Leon Kossoff in his studio © Roland Randall

The UK artist Leon Kossoff has died aged 92 after a brief illness. His gallery, London’s Annely Juda Fine Art, confirms the news. “He saw beauty in everything and in everybody,” the gallery says in a statement. One of the most important 20th-century British artists, he was part of the School of London along with other figurative painters including Lucian Freud and Frank Auerbach.

Known for his cityscapes of London, Kossoff was born in the city in 1926 to Russian immigrant parents, the second of seven children, and grew up in the East End. “My father struggled to support us working as a baker, there wasn’t much culture in that world and artists were considered wastrels,” he told Kristine McKenna in a 1993 interview for the Los Angeles Times. One major formative moment was a visit aged nine to the National Gallery in London, where he saw Rembrandt’s painting A Woman Bathing in a Stream (around 1654).

“I don’t know what struck me about it because none of the other paintings in the National Gallery where I saw it interested me at all,” he said. “But somehow that painting opened up a whole world to me—not a world of painting so much as a way of feeling about life that I hadn’t experienced before.”

Leon Kossoff's Children’s Swimming Pool, 11 o’clock Saturday Morning, August 1969

Leon Kossoff’s Children’s Swimming Pool, 11 o’clock Saturday Morning, August 1969Photo courtesy of the Lewis Collection. © the Leon Kossoff Estate

Kossoff was evacuated in 1939 to Norfolk during the Second World War, and was also influenced by the work of the East Anglican watercolourists he saw there. He later served in the Jewish Infantry Brigade Group in Italy, Belgium and the Netherlands, and went on to enroll in Central Saint Martins in London in 1949, where he met Frank Auerbach. He also studied with David Bomberg at the Borough Polytechnic and at the Royal College of Art. He began showing at Helen Lessore’s Beaux Arts Gallery in 1956.

Kossoff worked in a very thickly impasto style in a muted, somewhat sombre palette. He returned to familiar subjects throughout his career, like Christ Church in Spitalfields and Kilburn tube station, as well as making works with Old Masters such as Nicholas Poussin and his early inspiration as a jumping-off point and portraits of those close to him. “His lyrical paintings of swimming pools, city churches, railway junctions, underground stations and back gardens testify to his delight in the world around him—a world full of change, loss, survival and renewal, all of which he orchestrates into paintings of extraordinary density and feeling,” Annely Juda Fine Art says in a statement. “So too with his paintings of people—friends, family, nudes and Londoners going about their ordinary business—all brought to life through Kossoff’s vivid and energetic handling of paint.”

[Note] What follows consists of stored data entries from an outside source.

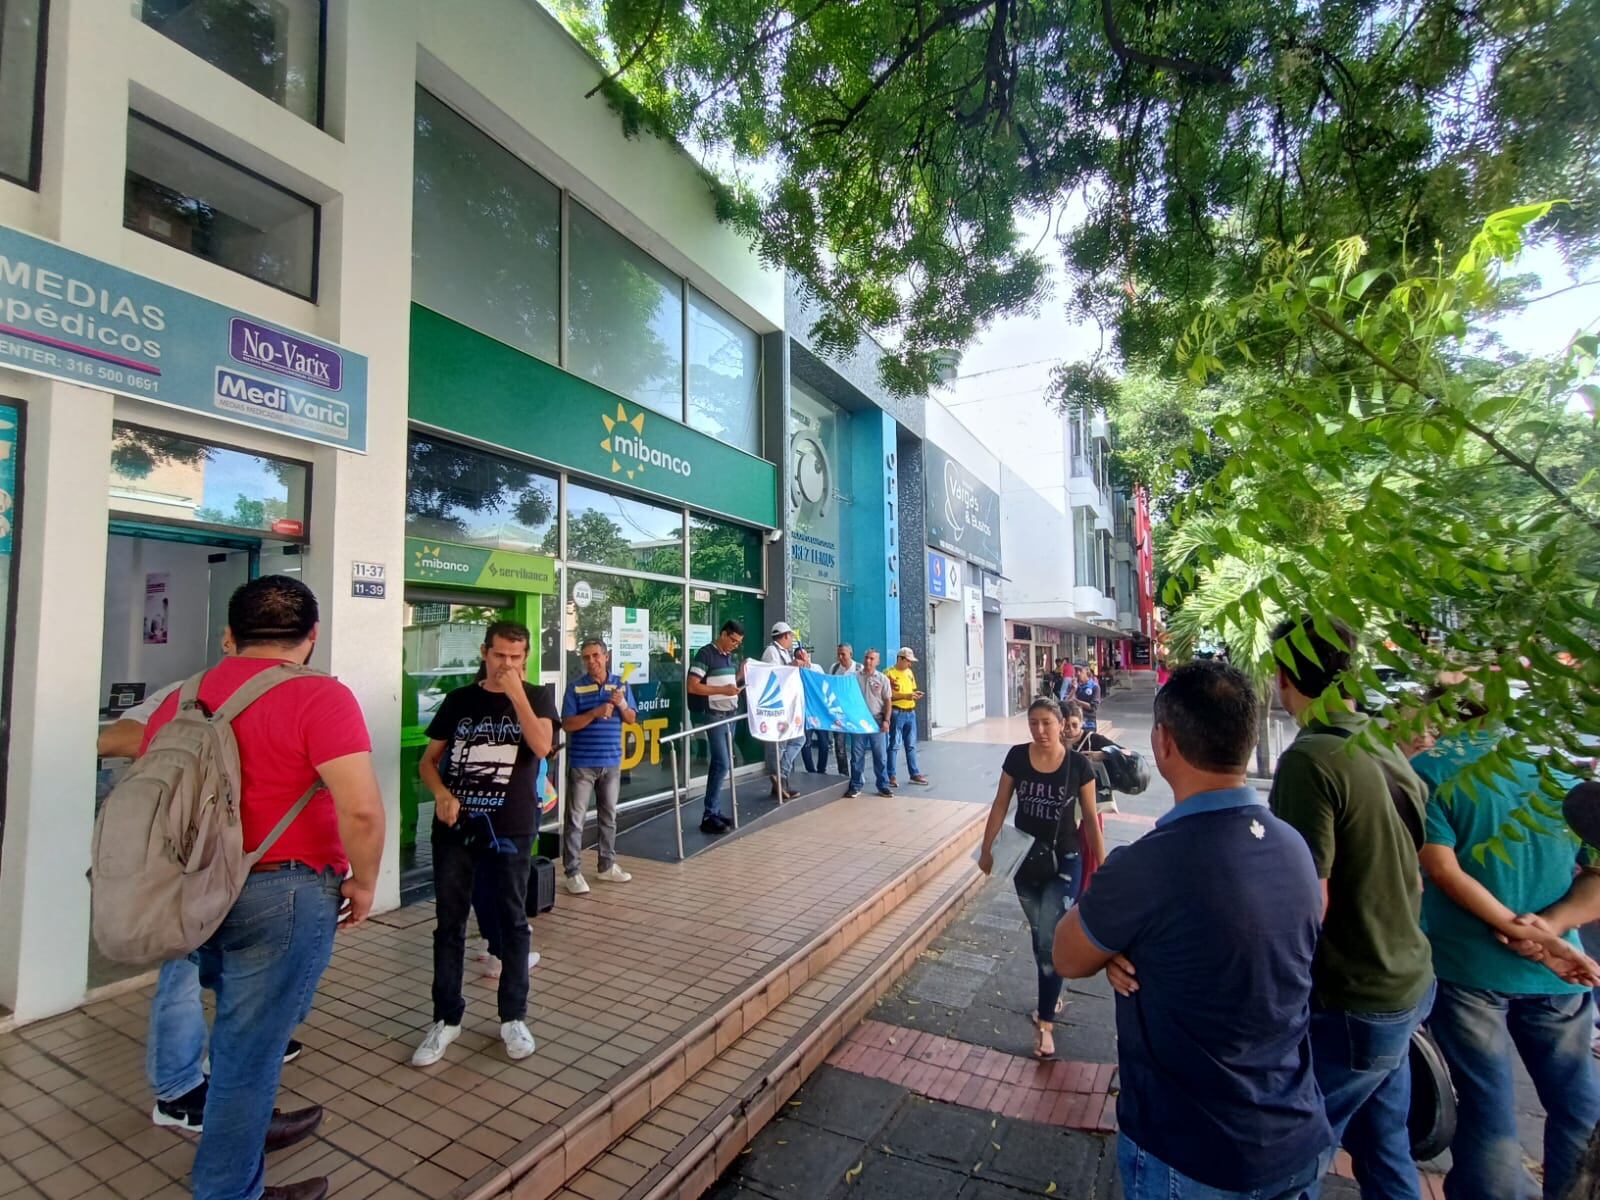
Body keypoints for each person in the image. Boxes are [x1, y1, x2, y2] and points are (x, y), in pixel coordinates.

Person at [138, 576, 385, 1200]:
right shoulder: (320, 696)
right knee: (250, 1051)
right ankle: (228, 1187)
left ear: (231, 634)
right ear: (312, 636)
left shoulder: (183, 697)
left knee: (235, 1034)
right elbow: (361, 810)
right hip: (283, 893)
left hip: (192, 890)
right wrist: (365, 882)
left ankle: (240, 1135)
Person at [1053, 661, 1333, 1198]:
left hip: (1192, 1157)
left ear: (1163, 742)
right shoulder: (1295, 848)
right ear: (1248, 740)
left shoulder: (1147, 867)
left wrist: (1120, 942)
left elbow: (1067, 955)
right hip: (1296, 1137)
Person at [98, 637, 311, 1136]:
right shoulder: (188, 693)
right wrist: (202, 739)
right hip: (196, 861)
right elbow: (113, 740)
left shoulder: (300, 693)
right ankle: (178, 1092)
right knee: (183, 977)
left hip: (258, 866)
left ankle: (236, 1055)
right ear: (230, 640)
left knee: (253, 972)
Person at [1267, 615, 1435, 1198]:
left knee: (1294, 1154)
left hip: (1355, 995)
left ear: (1284, 676)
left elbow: (1306, 902)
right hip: (1407, 978)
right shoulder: (1380, 742)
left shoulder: (1311, 759)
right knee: (1385, 1148)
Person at [1412, 709, 1600, 1200]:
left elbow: (1441, 869)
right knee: (1578, 1105)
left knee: (1487, 1111)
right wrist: (1550, 930)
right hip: (1559, 971)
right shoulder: (1566, 768)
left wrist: (1517, 929)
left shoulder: (1433, 769)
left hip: (1467, 968)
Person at [413, 621, 555, 1068]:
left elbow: (542, 746)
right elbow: (428, 762)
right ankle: (446, 1018)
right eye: (499, 655)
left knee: (512, 921)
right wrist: (441, 793)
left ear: (526, 658)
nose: (505, 664)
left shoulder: (537, 698)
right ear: (484, 652)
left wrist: (516, 695)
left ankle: (513, 1017)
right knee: (449, 923)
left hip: (511, 828)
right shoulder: (459, 700)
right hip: (456, 829)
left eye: (515, 657)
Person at [978, 696, 1103, 1059]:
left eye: (1047, 722)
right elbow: (1000, 804)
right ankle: (1053, 988)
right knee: (1040, 937)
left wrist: (1104, 864)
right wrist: (987, 849)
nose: (1040, 730)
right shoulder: (1017, 757)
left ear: (1062, 724)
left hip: (1065, 859)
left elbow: (1090, 819)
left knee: (1049, 936)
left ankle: (1046, 1024)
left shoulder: (1078, 765)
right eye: (1033, 723)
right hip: (1025, 860)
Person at [560, 638, 637, 895]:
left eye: (595, 655)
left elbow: (631, 718)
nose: (591, 661)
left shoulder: (621, 685)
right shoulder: (575, 688)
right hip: (582, 763)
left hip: (611, 762)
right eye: (586, 657)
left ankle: (607, 866)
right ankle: (573, 872)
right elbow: (567, 725)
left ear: (606, 656)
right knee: (575, 820)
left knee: (609, 817)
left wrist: (622, 704)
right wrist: (595, 712)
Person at [687, 620, 745, 834]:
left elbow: (726, 684)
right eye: (733, 641)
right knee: (722, 763)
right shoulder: (706, 654)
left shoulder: (728, 657)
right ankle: (709, 814)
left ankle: (714, 810)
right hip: (715, 716)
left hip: (730, 715)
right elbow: (693, 686)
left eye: (738, 643)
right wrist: (723, 691)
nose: (735, 646)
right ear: (723, 634)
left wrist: (740, 676)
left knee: (720, 764)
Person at [761, 621, 803, 798]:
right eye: (790, 636)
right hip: (776, 706)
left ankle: (781, 776)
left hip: (788, 705)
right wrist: (792, 665)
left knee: (797, 739)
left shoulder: (784, 653)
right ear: (785, 635)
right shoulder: (771, 652)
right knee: (778, 744)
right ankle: (778, 776)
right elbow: (772, 675)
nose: (792, 639)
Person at [845, 649, 893, 799]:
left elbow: (888, 701)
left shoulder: (882, 679)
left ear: (878, 661)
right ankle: (856, 785)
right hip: (859, 722)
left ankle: (883, 785)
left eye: (872, 659)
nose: (868, 661)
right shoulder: (854, 677)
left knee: (880, 755)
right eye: (866, 657)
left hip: (877, 721)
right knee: (856, 755)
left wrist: (886, 720)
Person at [1062, 698, 1121, 817]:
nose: (1071, 730)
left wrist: (1103, 754)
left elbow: (1123, 752)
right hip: (1063, 801)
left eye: (1074, 725)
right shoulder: (1056, 741)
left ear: (1081, 722)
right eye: (1066, 726)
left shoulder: (1093, 739)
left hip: (1090, 802)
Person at [884, 646, 930, 787]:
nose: (910, 664)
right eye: (908, 661)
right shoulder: (889, 673)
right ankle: (891, 775)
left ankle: (914, 773)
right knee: (894, 745)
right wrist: (907, 696)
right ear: (901, 659)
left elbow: (911, 689)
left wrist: (913, 695)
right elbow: (888, 695)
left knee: (911, 745)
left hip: (910, 712)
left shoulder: (909, 673)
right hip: (897, 712)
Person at [796, 644, 832, 774]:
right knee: (806, 743)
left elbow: (823, 685)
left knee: (824, 742)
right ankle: (810, 770)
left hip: (819, 711)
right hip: (804, 712)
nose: (803, 658)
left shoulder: (817, 668)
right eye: (799, 656)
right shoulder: (795, 672)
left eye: (804, 655)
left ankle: (822, 769)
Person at [827, 643, 861, 774]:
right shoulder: (834, 668)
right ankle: (844, 774)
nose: (840, 657)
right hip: (839, 713)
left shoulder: (859, 669)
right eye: (838, 654)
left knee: (857, 747)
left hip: (854, 714)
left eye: (843, 654)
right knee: (839, 746)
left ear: (850, 654)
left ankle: (857, 774)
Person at [1073, 664, 1101, 731]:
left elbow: (1093, 707)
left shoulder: (1094, 686)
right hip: (1075, 723)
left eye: (1080, 670)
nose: (1078, 673)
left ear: (1087, 671)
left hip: (1088, 723)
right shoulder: (1073, 685)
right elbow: (1066, 703)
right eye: (1076, 671)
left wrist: (1078, 702)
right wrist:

Kossoff represented Britain at the 1995 Venice Biennale. The following year, he had a major retrospective at the Tate in London. He has shown at institutions including the National Gallery and Whitechapel in London; the Los Angeles County Museum of Art and the J. Paul Getty Museum in Los Angeles; the Museum of Modern Art in New York; the Lousiana Museum of Modern art in Humlebæk; the Kunstmuseum Luzern; the Düsseldorf Kunstverein and the Stedelijk Museum in Amsterdam. He also taught at the Regent Street Polytechnic and the Chelsea School of Art. Most recently, Kossoff had a solo exhibition, A London Life, at Piano Nobile gallery in London, which closed in May.

“His death robs us of one of Britain’s greatest painters, but his work reminds us of the continuing potency of painting to comprehend the world in which we live,” Annely Juda Fine Art says.